If there were still sceptics, Adegoke won them over in the semi-finals when he finished second in 10.00s. By now, there were dreams of the finals and a podium finish. For the second day running, Adegoke was top of the Twitter trends list in Nigeria, and he might never have known about the love he was finding back home. “There wasn’t WiFi at the stadium, and there wasn’t often time after the events to check my phone. But after the semi-final, I picked up my phone and found WiFi, and there were so many messages. My friend told me I was trending on Twitter in Nigeria; I had to change my location on my app before I saw it. It gave me so much joy.” Yet, there wasn’t a lot of time to soak up his newfound celebrity status; the 100m final was a few hours away.
“I asked the physios for some help because I could feel some tightness, and after that, I did my stretches. I was confident that all I needed to do was to repeat my strategy from the first two races, and I would win something.” But, a few meters into the race, Adegoke pulled up with a hamstring injury.
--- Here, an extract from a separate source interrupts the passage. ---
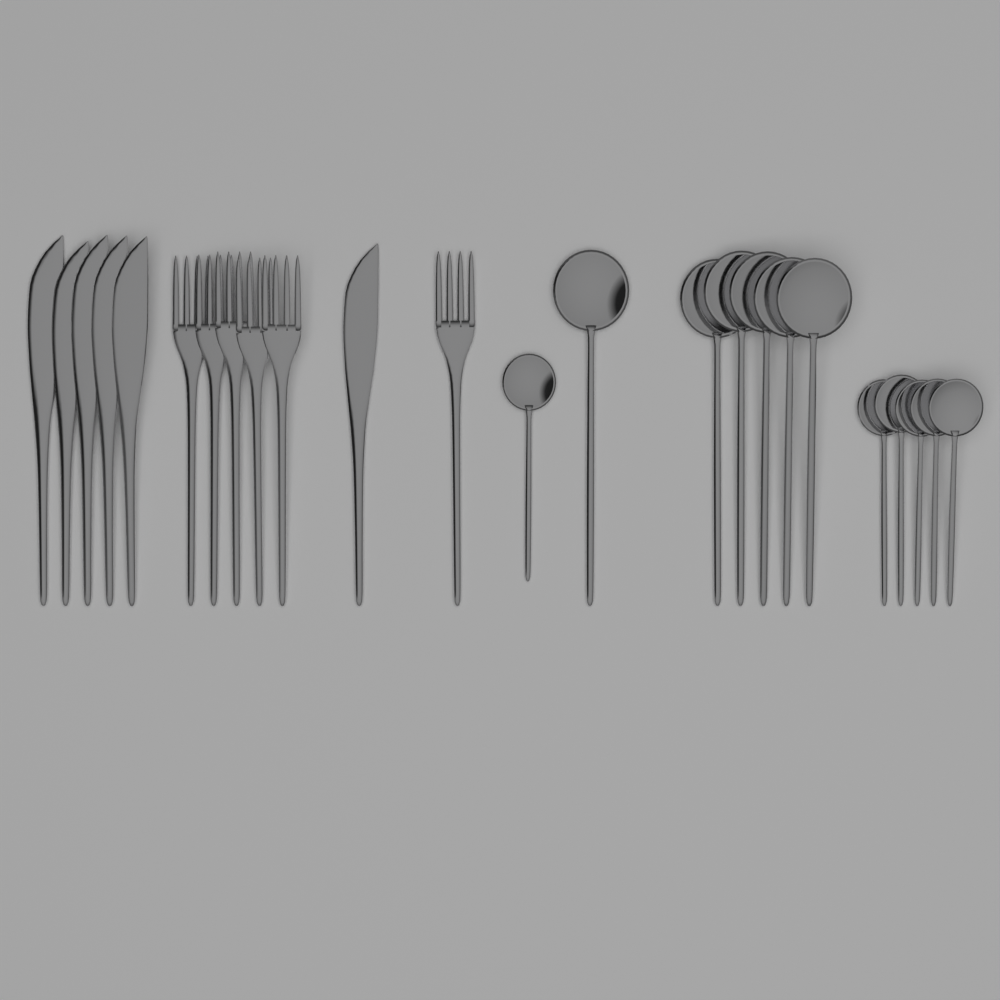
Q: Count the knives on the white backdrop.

Three years of training, juggling school and training, and going it almost alone in an expensive sport seemed to come undone. But Adegoke feels differently; he’s cheerful. And like he has said through our conversation, he’s grateful to God for even coming this far.
It’s impossible to talk to Adegoke without forming the picture of a religious young man. He grew up in a religious household in the tiny town of Igbeti, Oyo state, which a 2006 census tells us has 81,000 people. While secondary school was at a Federal Government college, studying at the Obafemi Awolowo University (OAU) also nurtured his religious side. “Everyone who has been to OAU knows that it’s religious; I joined the Baptist Students fellowship in my first year, but soon, I knew that I had to know God for myself.” For him, that was beyond attending church or going to a fellowship. He credits his personal relationship with God for deciding on a career in athletics. “I started with God; there’s no way I’ll turn my back now that I’m here.” It’s why his Pastor, who is also his mentor, is also an influence in his life.
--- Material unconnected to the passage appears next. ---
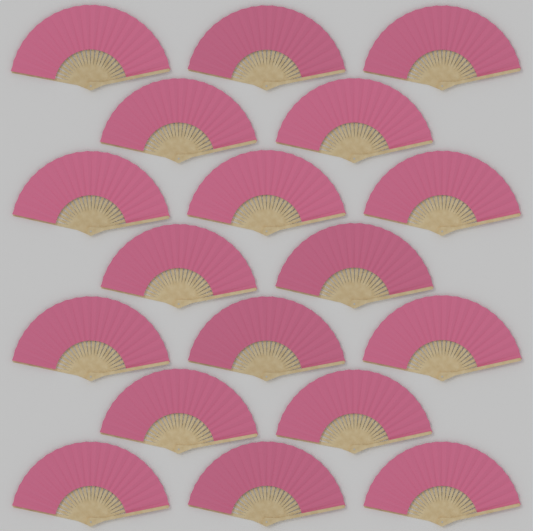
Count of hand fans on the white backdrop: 18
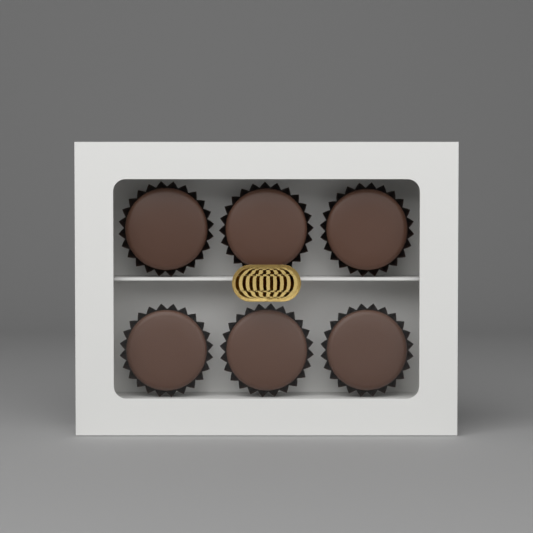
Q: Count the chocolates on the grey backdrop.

Yet, the influence of his family is significant; he calls his parents and shares his joys and frustrations with them. There’s always an origin story for many athletes — Eliud Kipchoge says he often had to run to school; Usain Bolt has a similar story. The nearest one Adegoke can come up with is that his parents said they also ran when they were younger, but they never got to the level he is now. It’s not bad at all for a boy from Igbeti.